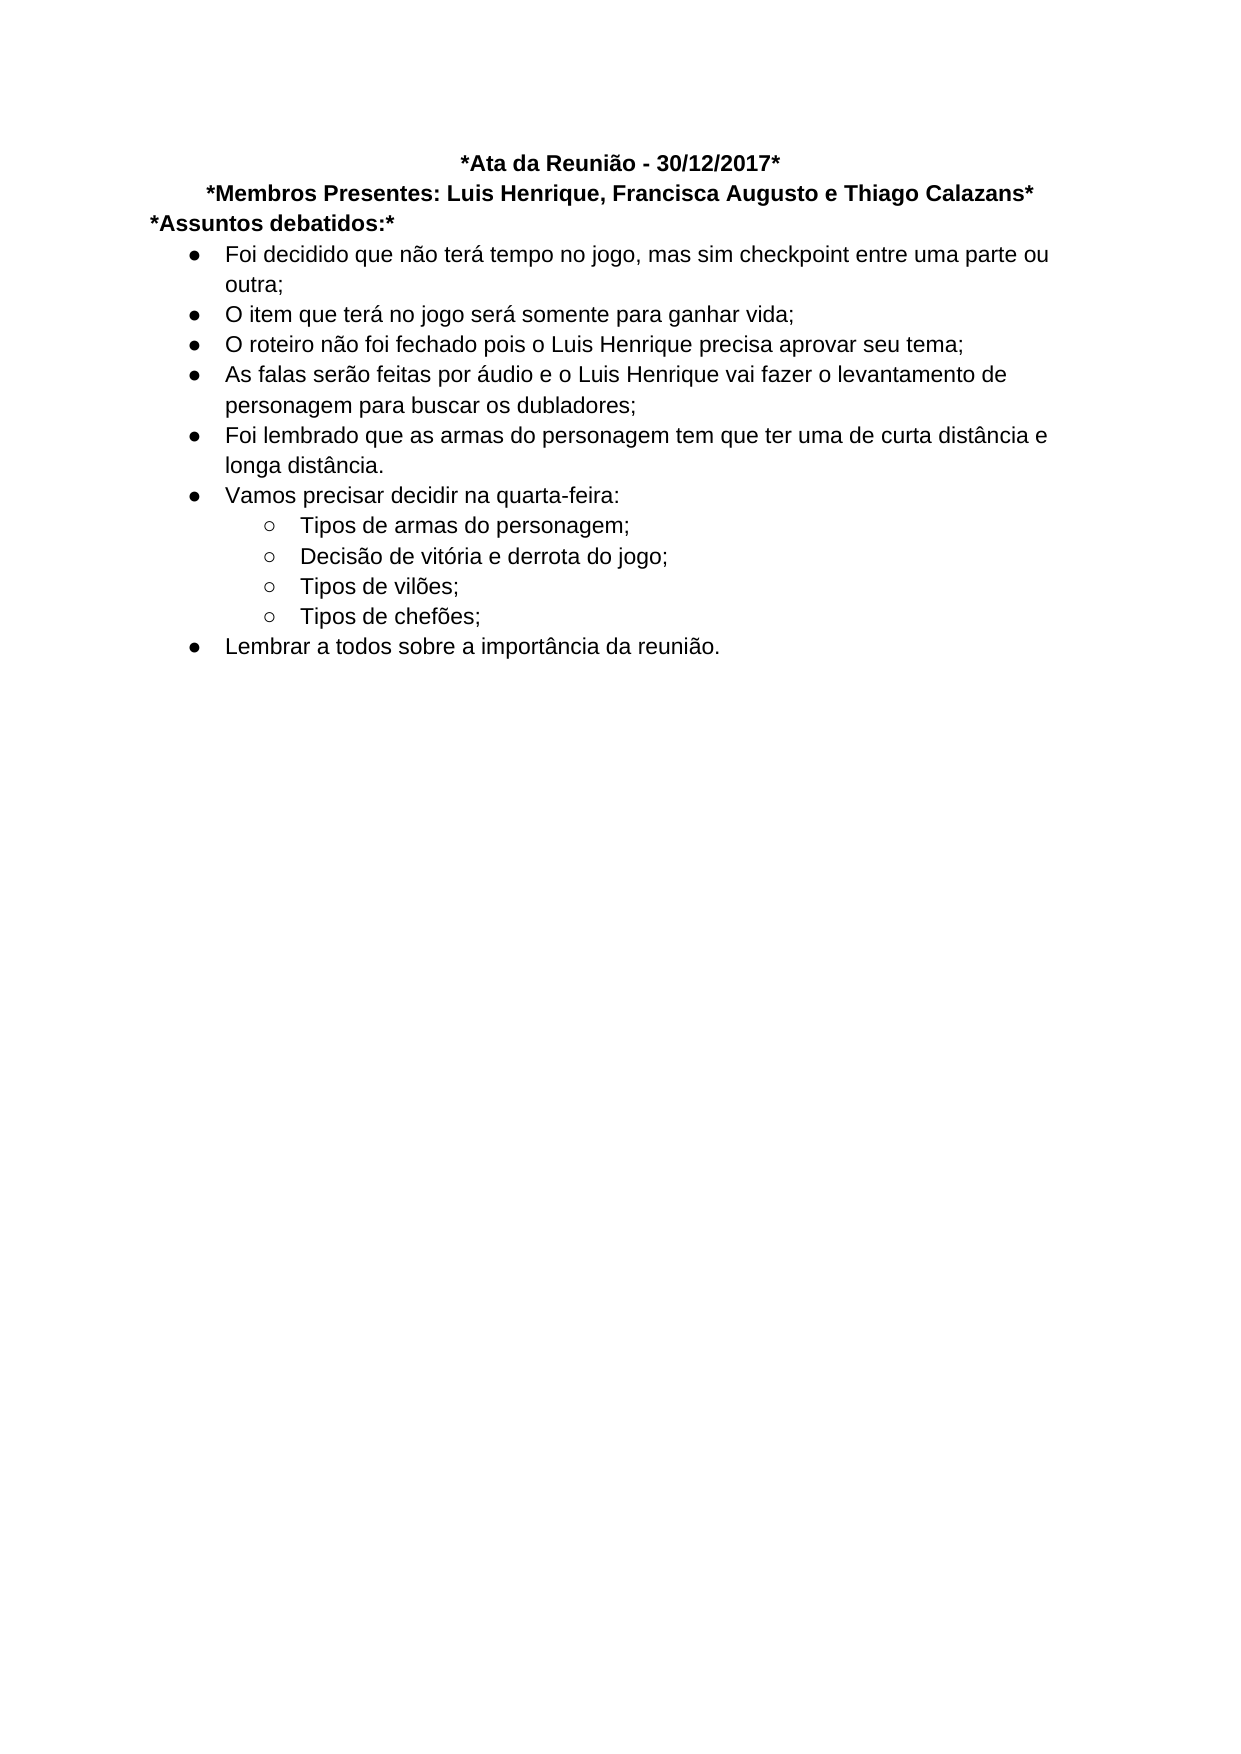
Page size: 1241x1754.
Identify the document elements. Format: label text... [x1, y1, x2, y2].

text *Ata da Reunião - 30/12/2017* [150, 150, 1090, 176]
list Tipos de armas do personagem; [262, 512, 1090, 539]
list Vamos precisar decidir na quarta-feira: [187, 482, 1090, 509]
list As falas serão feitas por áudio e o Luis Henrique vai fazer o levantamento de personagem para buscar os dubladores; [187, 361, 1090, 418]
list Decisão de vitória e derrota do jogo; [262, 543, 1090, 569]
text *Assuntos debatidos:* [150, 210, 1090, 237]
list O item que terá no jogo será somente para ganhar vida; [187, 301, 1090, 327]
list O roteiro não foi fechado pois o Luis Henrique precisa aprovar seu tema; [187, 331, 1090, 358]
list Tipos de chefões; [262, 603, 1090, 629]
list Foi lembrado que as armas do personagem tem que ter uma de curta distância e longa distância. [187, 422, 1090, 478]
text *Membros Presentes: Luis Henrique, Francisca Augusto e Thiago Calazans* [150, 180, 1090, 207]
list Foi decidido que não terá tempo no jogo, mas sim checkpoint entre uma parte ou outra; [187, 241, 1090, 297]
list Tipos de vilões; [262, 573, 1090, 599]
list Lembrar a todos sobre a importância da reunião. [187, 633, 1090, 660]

----------

### REQUIRED ACTION
Looking at the data above, how many lines hold the string "para"? Reply with only the number.

### RESPONSE BOX
2